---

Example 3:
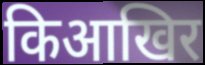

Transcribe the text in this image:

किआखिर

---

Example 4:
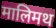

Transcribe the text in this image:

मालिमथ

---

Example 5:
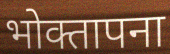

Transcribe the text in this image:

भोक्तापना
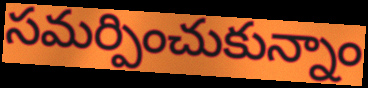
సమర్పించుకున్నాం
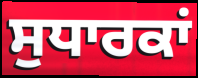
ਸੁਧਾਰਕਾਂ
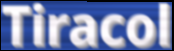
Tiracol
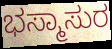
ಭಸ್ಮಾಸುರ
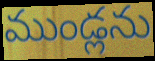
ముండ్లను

● About this task
Write out all the material above exactly, with no image carried over.

● Your solution
---

Example 3:

Transcribe the text in this image:

किआखिर

---

Example 4:

Transcribe the text in this image:

मालिमथ

---

Example 5:

Transcribe the text in this image:

भोक्तापना
సమర్పించుకున్నాం
ਸੁਧਾਰਕਾਂ
Tiracol
ಭಸ್ಮಾಸುರ
ముండ్లను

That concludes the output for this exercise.